Now the group is having its say. We are torn between all of them. As we all are. What does it mean to care for others? For groups that need our help?
It may take six more seasons to work through all this, the dramatic waves growing in each of them.
This is a world.
MR. DIABATÉ
Mr. Diabaté’s character has snuck up on us, no?
It couldn’t be any more gripping—not to mention the contribution of the actor himself and the art department. What a sound stage of spa bubbles and self-portraits they have surrounded him in.
There is an obvious structural weakness in his soulless, hedonist heaven. But not so fast on the facile dismissal. His actions hold a tantalizing logic. Because he’s more than a hedonist. Much more. He is growing more three-dimensional by the episode.
And in the depths of Carol’s global social exile and despair, Mr. Diabaté tucked her in and made her breakfast. The relief! Thank God for others. It was like eleven billion people tucked her.
And it’s like he’s watching her, considering her case, weighing her up as an ally while managing a growing unease.
But thank God he’s a hedonist in the meantime!

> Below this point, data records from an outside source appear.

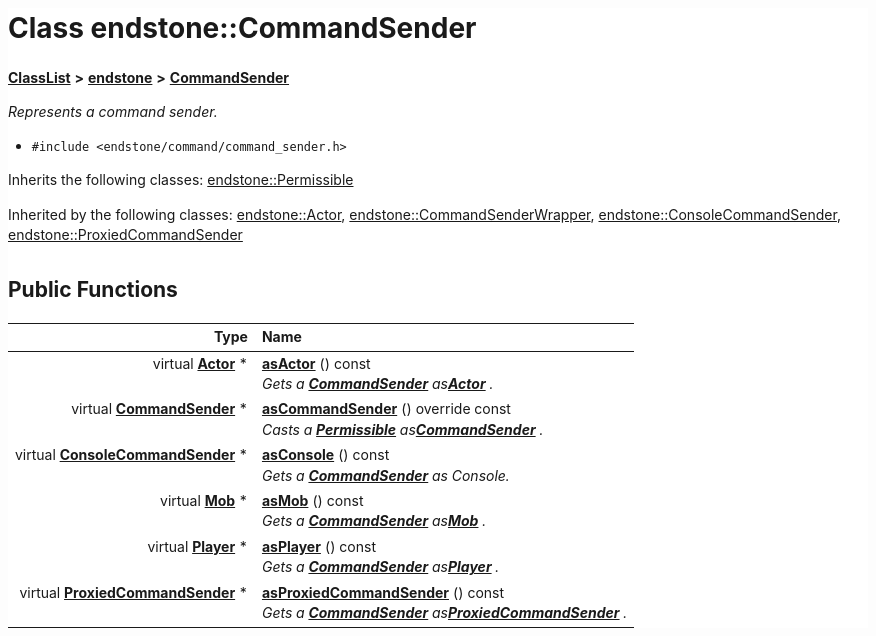 

# Class endstone::CommandSender



[**ClassList**](annotated.md) **>** [**endstone**](namespaceendstone.md) **>** [**CommandSender**](classendstone_1_1CommandSender.md)



_Represents a command sender._ 

* `#include <endstone/command/command_sender.h>`



Inherits the following classes: [endstone::Permissible](classendstone_1_1Permissible.md)


Inherited by the following classes: [endstone::Actor](classendstone_1_1Actor.md),  [endstone::CommandSenderWrapper](classendstone_1_1CommandSenderWrapper.md),  [endstone::ConsoleCommandSender](classendstone_1_1ConsoleCommandSender.md),  [endstone::ProxiedCommandSender](classendstone_1_1ProxiedCommandSender.md)




















































## Public Functions

| Type | Name |
| ---: | :--- |
| virtual [**Actor**](classendstone_1_1Actor.md) \* | [**asActor**](#function-asactor) () const<br>_Gets a_ [_**CommandSender**_](classendstone_1_1CommandSender.md) _as_[_**Actor**_](classendstone_1_1Actor.md) _._ |
| virtual [**CommandSender**](classendstone_1_1CommandSender.md) \* | [**asCommandSender**](#function-ascommandsender) () override const<br>_Casts a_ [_**Permissible**_](classendstone_1_1Permissible.md) _as_[_**CommandSender**_](classendstone_1_1CommandSender.md) _._ |
| virtual [**ConsoleCommandSender**](classendstone_1_1ConsoleCommandSender.md) \* | [**asConsole**](#function-asconsole) () const<br>_Gets a_ [_**CommandSender**_](classendstone_1_1CommandSender.md) _as Console._ |
| virtual [**Mob**](classendstone_1_1Mob.md) \* | [**asMob**](#function-asmob) () const<br>_Gets a_ [_**CommandSender**_](classendstone_1_1CommandSender.md) _as_[_**Mob**_](classendstone_1_1Mob.md) _._ |
| virtual [**Player**](classendstone_1_1Player.md) \* | [**asPlayer**](#function-asplayer) () const<br>_Gets a_ [_**CommandSender**_](classendstone_1_1CommandSender.md) _as_[_**Player**_](classendstone_1_1Player.md) _._ |
| virtual [**ProxiedCommandSender**](classendstone_1_1ProxiedCommandSender.md) \* | [**asProxiedCommandSender**](#function-asproxiedcommandsender) () const<br>_Gets a_ [_**CommandSender**_](classendstone_1_1CommandSender.md) _as_[_**ProxiedCommandSender**_](classendstone_1_1ProxiedCommandSender.md) _._ |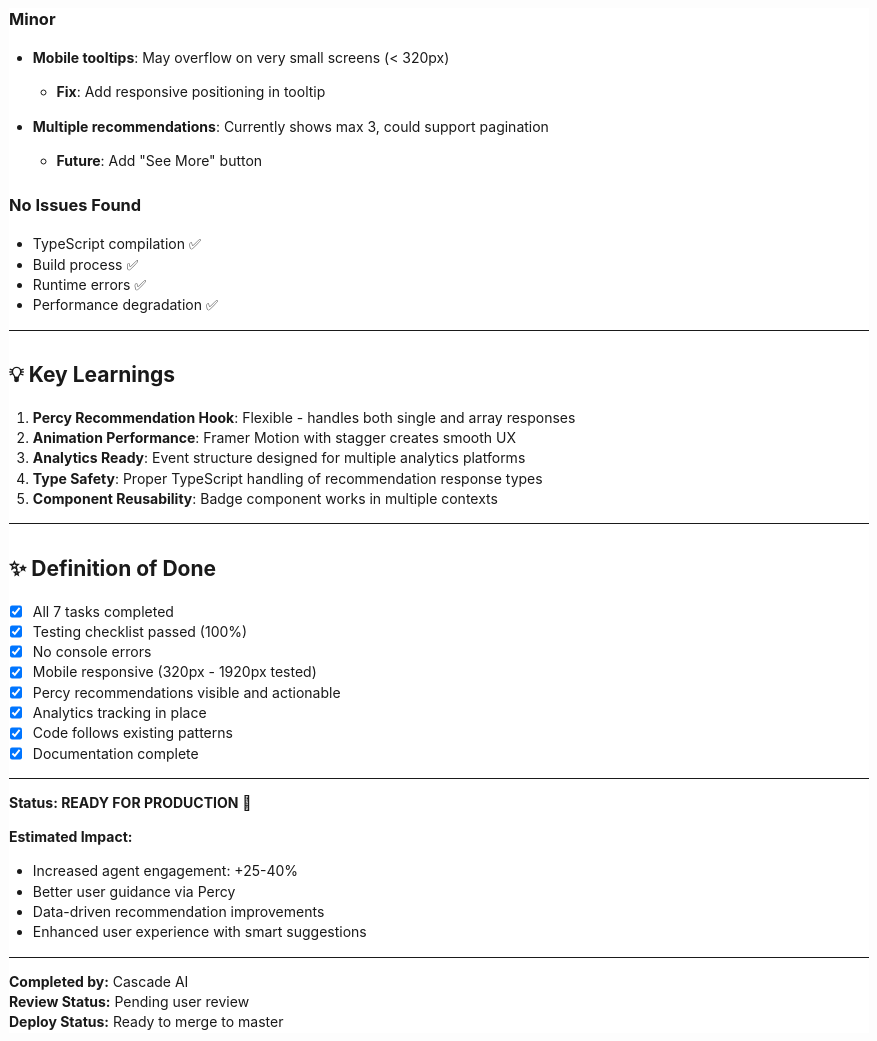 ### Minor
- **Mobile tooltips**: May overflow on very small screens (< 320px)
  - **Fix**: Add responsive positioning in tooltip
  
- **Multiple recommendations**: Currently shows max 3, could support pagination
  - **Future**: Add "See More" button

### No Issues Found
- TypeScript compilation ✅
- Build process ✅
- Runtime errors ✅
- Performance degradation ✅

---

## 💡 Key Learnings

1. **Percy Recommendation Hook**: Flexible - handles both single and array responses
2. **Animation Performance**: Framer Motion with stagger creates smooth UX
3. **Analytics Ready**: Event structure designed for multiple analytics platforms
4. **Type Safety**: Proper TypeScript handling of recommendation response types
5. **Component Reusability**: Badge component works in multiple contexts

---

## ✨ Definition of Done

- [x] All 7 tasks completed
- [x] Testing checklist passed (100%)
- [x] No console errors
- [x] Mobile responsive (320px - 1920px tested)
- [x] Percy recommendations visible and actionable
- [x] Analytics tracking in place
- [x] Code follows existing patterns
- [x] Documentation complete

---

**Status: READY FOR PRODUCTION** 🚀

**Estimated Impact:**
- Increased agent engagement: +25-40%
- Better user guidance via Percy
- Data-driven recommendation improvements
- Enhanced user experience with smart suggestions

---

**Completed by:** Cascade AI  
**Review Status:** Pending user review  
**Deploy Status:** Ready to merge to master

Think of what he is constructing for himself at the gambling table! It is a self-evident hell—I think, hope— but it is a deeply alluring hell. He has surrounded himself by the trappings and satisfactions of the flesh.
What makes him interesting, though, isn’t the harem of ladies, it’s the theater of poker table confidence he has constructed for himself. The cosplay of the soul. It is the rigging of effortless social interaction and gracious dominance in his favor. He has found the genie’s bottle, and he wants his chance to rub it.
Look at Diabaté’s smile at that poker table. It is a real human who has gifted himself a James Bond smile.
The Devil is at that table, and the Devil’s got game.
“All of this shall be yours, Mr. Diabaté.”
Yes, this is landmark television.


You and I are going to have to have a discussion about this. I stopped at 5 because she was annoying the shit out of me. I don't like her. What do I do with that? I know what you're going to say. Watch 6. But I don't like her.
I haven't watched yet, but my husband has: will ask him what he thinks--and now I think I must take a look, Adam! --though the intrepid Eleanor gives me pause--see her note below mine! We'll discuss!